##### Supplied information #####

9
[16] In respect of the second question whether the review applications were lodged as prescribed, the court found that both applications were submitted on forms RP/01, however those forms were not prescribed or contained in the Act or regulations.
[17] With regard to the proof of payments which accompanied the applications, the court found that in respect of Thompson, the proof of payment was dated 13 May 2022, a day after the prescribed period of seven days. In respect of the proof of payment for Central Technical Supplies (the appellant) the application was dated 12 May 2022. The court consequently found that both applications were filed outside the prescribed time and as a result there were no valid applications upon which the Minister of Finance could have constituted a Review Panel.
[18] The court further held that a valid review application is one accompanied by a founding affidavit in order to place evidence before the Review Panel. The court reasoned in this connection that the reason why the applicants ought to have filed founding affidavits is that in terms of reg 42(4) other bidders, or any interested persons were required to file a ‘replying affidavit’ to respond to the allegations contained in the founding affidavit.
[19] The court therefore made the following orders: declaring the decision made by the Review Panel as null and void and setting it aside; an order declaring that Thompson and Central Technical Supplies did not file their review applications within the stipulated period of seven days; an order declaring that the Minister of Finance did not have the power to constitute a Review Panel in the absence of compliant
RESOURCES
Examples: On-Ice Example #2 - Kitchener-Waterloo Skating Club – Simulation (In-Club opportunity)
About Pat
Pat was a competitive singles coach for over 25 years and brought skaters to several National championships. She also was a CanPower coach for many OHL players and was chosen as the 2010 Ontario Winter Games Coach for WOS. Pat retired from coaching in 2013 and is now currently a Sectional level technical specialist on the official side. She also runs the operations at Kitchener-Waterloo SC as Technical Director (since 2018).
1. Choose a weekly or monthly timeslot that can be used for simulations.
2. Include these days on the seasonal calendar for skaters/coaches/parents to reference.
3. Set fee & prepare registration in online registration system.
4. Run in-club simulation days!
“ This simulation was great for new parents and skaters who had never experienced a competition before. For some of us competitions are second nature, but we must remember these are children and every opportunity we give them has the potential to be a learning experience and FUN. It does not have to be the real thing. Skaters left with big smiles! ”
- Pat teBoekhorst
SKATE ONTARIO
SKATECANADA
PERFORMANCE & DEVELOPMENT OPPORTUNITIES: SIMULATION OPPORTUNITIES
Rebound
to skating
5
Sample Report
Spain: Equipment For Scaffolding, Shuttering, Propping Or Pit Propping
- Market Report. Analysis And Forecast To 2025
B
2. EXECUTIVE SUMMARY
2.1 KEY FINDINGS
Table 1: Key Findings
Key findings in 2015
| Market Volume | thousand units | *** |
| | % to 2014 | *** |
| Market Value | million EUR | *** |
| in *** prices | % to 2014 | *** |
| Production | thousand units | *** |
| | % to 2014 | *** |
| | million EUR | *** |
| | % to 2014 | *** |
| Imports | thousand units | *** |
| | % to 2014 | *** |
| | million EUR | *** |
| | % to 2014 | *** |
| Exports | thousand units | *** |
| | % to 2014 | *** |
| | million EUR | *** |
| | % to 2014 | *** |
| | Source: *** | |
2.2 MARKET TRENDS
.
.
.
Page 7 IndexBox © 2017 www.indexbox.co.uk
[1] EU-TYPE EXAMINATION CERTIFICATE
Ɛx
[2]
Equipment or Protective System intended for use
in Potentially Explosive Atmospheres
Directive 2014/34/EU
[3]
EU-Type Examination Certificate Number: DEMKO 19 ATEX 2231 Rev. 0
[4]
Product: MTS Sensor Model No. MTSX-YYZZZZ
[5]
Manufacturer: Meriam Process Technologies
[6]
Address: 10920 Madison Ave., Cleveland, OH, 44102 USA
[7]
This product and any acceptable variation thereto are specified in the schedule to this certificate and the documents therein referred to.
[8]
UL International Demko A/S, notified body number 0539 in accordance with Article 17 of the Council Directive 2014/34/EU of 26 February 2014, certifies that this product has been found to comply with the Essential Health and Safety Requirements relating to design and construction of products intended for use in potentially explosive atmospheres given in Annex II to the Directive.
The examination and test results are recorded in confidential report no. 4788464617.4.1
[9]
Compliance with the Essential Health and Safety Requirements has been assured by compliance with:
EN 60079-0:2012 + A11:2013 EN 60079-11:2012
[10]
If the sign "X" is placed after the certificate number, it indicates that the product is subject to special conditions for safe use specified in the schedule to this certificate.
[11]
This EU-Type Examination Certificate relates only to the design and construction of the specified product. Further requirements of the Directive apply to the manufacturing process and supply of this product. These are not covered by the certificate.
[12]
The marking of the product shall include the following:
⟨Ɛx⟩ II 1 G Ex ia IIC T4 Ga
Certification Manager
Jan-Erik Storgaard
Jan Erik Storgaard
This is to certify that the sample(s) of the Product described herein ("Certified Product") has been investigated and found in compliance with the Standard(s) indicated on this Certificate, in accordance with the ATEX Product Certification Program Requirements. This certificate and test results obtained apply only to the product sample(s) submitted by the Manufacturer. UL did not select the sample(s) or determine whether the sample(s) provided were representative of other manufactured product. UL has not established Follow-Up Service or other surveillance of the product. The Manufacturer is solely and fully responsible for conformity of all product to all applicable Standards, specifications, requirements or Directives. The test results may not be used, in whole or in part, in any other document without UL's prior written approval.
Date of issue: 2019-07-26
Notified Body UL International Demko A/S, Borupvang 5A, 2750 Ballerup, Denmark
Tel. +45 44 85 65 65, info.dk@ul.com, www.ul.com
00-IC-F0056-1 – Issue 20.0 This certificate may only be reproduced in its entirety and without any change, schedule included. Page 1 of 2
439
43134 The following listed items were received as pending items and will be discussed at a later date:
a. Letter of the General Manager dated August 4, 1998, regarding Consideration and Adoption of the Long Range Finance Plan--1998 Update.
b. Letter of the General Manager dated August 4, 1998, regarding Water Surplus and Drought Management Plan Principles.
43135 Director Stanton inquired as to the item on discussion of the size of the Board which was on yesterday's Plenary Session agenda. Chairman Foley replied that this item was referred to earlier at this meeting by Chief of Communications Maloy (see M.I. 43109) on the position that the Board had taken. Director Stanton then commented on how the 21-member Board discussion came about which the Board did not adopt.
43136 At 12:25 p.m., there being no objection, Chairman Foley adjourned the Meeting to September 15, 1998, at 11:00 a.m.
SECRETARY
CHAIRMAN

#####

*Goal of the exercise*:
With the line that contains "43136 At 12:25" as the start, output every line through the end of the entries exactly. Add no other lines.

*Completed exercise*:
43136 At 12:25 p.m., there being no objection, Chairman Foley adjourned the Meeting to September 15, 1998, at 11:00 a.m.
SECRETARY
CHAIRMAN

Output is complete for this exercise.